Wednesday, July 13, 2011
Upper Egypt... they're not really that scary
This is a post I would have not thought to write before going to the Saieed (Upper Egypt), but we got a great photo, and I AM back safely, so here goes...
Can't you just envision bandits hiding in those mountains and attacking us as we drive through? I'm just saying.
Apparently Upper Egypt has a bit of a sordid history - while the rest of Egypt is so excited to have freed itself from the strong hand of a 30-year regime, the southern states never seemed to care about that in the first place. Instead, they have their own ruling parties of tribes and clans.
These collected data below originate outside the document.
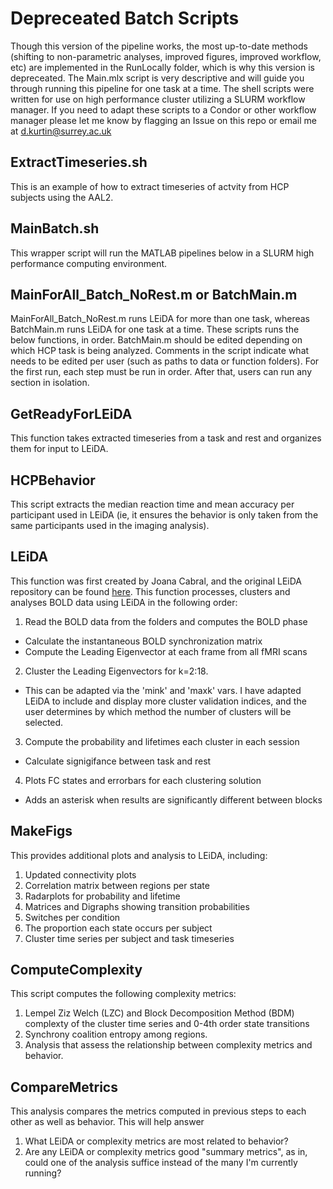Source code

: # Depreceated Batch Scripts
Though this version of the pipeline works, the most up-to-date methods (shifting to non-parametric analyses, improved figures, improved workflow, etc) are implemented in the RunLocally folder, which is why this version is depreceated. The Main.mlx script is very descriptive and will guide you through running this pipeline for one task at a time. The shell scripts were written for use on high performance cluster utilizing a SLURM workflow manager. If you need to adapt these scripts to a Condor or other workflow manager please let me know by flagging an Issue on this repo or email me at d.kurtin@surrey.ac.uk

## ExtractTimeseries.sh ## 
This is an example of how to extract timeseries of actvity from HCP subjects using the AAL2. 

## MainBatch.sh ##
This wrapper script will run the MATLAB pipelines below in a SLURM high performance computing environment. 

## MainForAll_Batch_NoRest.m or BatchMain.m ## 
MainForAll_Batch_NoRest.m runs LEiDA for more than one task, whereas BatchMain.m runs LEiDA for one task at a time. These scripts runs the below functions, in order. BatchMain.m should be edited depending on which HCP task is being analyzed. Comments in the script indicate what needs to be edited per user (such as paths to data or function folders). For the first run, each step must be run in order. After that, users can run any section in isolation. 

## GetReadyForLEiDA ##
This function takes extracted timeseries from a task and rest and organizes them for input to LEiDA. 

## HCPBehavior ## 
This script extracts the median reaction time and mean accuracy per participant used in LEiDA (ie, it ensures the behavior is only taken from the same participants used in the imaging analysis). 

## LEiDA ##
This function was first created by Joana Cabral, and the original LEiDA repository can be found [here](https://github.com/juanitacabral/LEiDA). This function processes, clusters and analyses BOLD data using LEiDA in the following order:
1. Read the BOLD data from the folders and computes the BOLD phase 
- Calculate the instantaneous BOLD synchronization matrix
- Compute the Leading Eigenvector at each frame from all fMRI scans

2. Cluster the Leading Eigenvectors for k=2:18. 
- This can be adapted via the 'mink' and 'maxk' vars. I have adapted LEiDA to include and display more cluster validation indices, and the user determines by which method the number of clusters will be selected. 

3. Compute the probability and lifetimes each cluster in each session
- Calculate signigifance between task and rest

4. Plots FC states and errorbars for each clustering solution
- Adds an asterisk when results are significantly different between blocks

## MakeFigs ##
This provides additional plots and analysis to LEiDA, including:
1. Updated connectivity plots
2. Correlation matrix between regions per state
3. Radarplots for probability and lifetime
4. Matrices and Digraphs showing transition probabilities
5. Switches per condition
6. The proportion each state occurs per subject
7. Cluster time series per subject and task timeseries

## ComputeComplexity ##
This script computes the following complexity metrics:
1. Lempel Ziz Welch (LZC) and Block Decomposition Method (BDM) complexty of the cluster time series and 0-4th order state transitions
2. Synchrony coalition entropy among regions.
3. Analysis that assess the relationship between complexity metrics and behavior.

## CompareMetrics ##
This analysis compares the metrics computed in previous steps to each other as well as behavior. This will help answer 
1. What LEiDA or complexity metrics are most related to behavior?
2. Are any LEiDA or complexity metrics good "summary metrics", as in, could one of the analysis suffice instead of the many I'm currently running?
These 'rulers' are considered by many to be the reason that FGM is so widespread and women's rights in general so limited, and they are also the ones who have ensured that very few people in the south seem to care that Egypt's government was recently toppled. They never cared for the police or security in the first place. Instead, there are stories of bandits hiding in mountainsand attacking, even lynching, people they don't like - like the government and the police (making our police escort all the more ironic).
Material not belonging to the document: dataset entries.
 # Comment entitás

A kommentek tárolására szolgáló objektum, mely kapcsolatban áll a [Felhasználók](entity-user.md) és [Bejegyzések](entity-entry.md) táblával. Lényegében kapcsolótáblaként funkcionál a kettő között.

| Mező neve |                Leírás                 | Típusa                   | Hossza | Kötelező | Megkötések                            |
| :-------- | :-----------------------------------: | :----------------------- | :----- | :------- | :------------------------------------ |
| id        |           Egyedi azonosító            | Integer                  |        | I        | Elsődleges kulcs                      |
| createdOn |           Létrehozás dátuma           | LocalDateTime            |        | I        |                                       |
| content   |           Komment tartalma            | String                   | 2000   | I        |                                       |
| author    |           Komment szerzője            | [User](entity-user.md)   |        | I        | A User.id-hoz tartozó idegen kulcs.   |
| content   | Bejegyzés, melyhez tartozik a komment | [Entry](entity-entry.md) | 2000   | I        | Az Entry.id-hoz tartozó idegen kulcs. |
Fortunately, I didn't put much mental energy into thinking about this while we were driving on the desert roads. It only occurred to me afterwards that I might be perceived to be on the side of the government, not the side of the Saieedi tribes, and thus subject to attack. And fortunately, there was no reason to think about it because nothing at all happened.
Instead, I'll remember cute moments like the time one of our drivers told us he owns a tree in the desert. We didn't really believe him, but sure enough as we drove by a break in the rocky mountains, there was one lone joshua tree. His tree, he claimed with a twinkle in his eye. And so, as much as the legend and lore make me think I'm supposed to be scared of the Saieedis, I actually found their culture to be kind of adorable.